* How to complete this task:
Copy the data exactly; pictures stay out of the copy.

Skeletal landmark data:
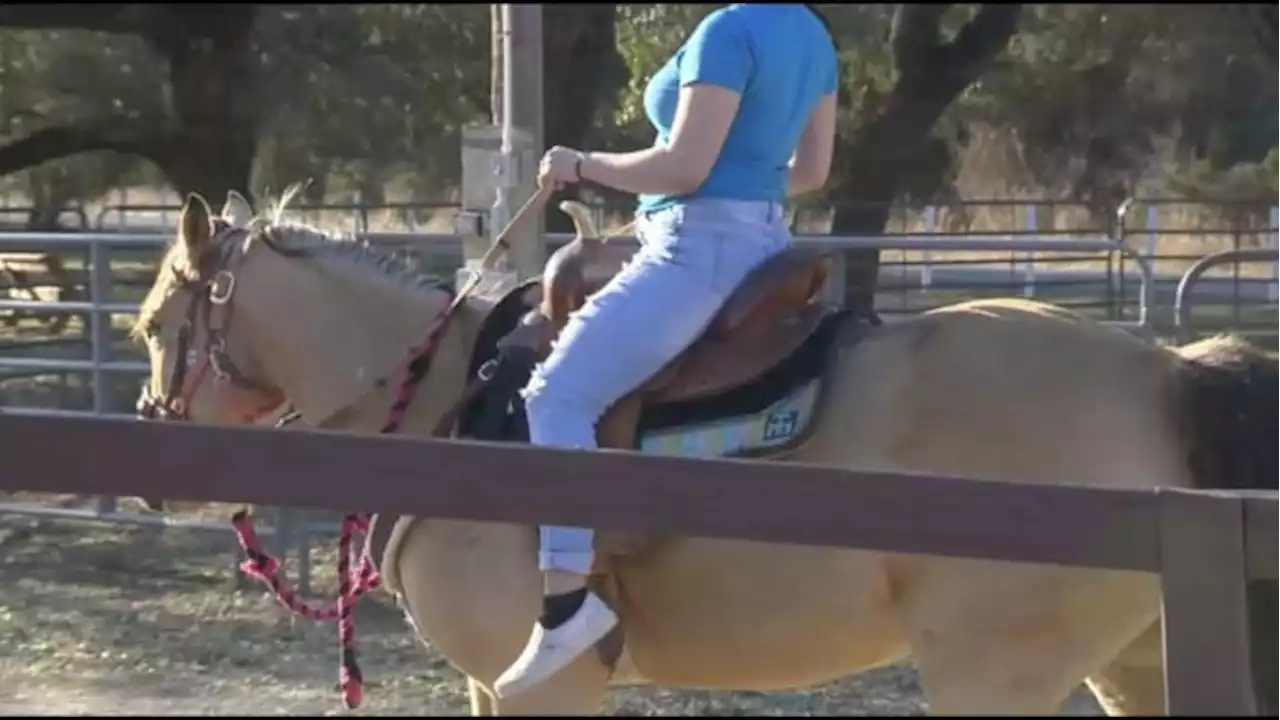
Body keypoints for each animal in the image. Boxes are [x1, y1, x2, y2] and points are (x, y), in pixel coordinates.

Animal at [132, 189, 1280, 712]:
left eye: (150, 325)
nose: (149, 470)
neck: (454, 408)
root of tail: (1166, 370)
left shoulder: (539, 684)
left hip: (995, 673)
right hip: (1133, 663)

* Answer to this problem:
Body keypoints for each animal in the image. Boxes are [x1, y1, x2, y2] and points are (x, y), in pixel coordinates.

Animal at [132, 189, 1280, 712]:
left eye: (150, 325)
nose: (149, 470)
neck: (454, 408)
root of tail: (1166, 370)
left shoulder: (539, 684)
left hip: (995, 673)
right hip: (1133, 663)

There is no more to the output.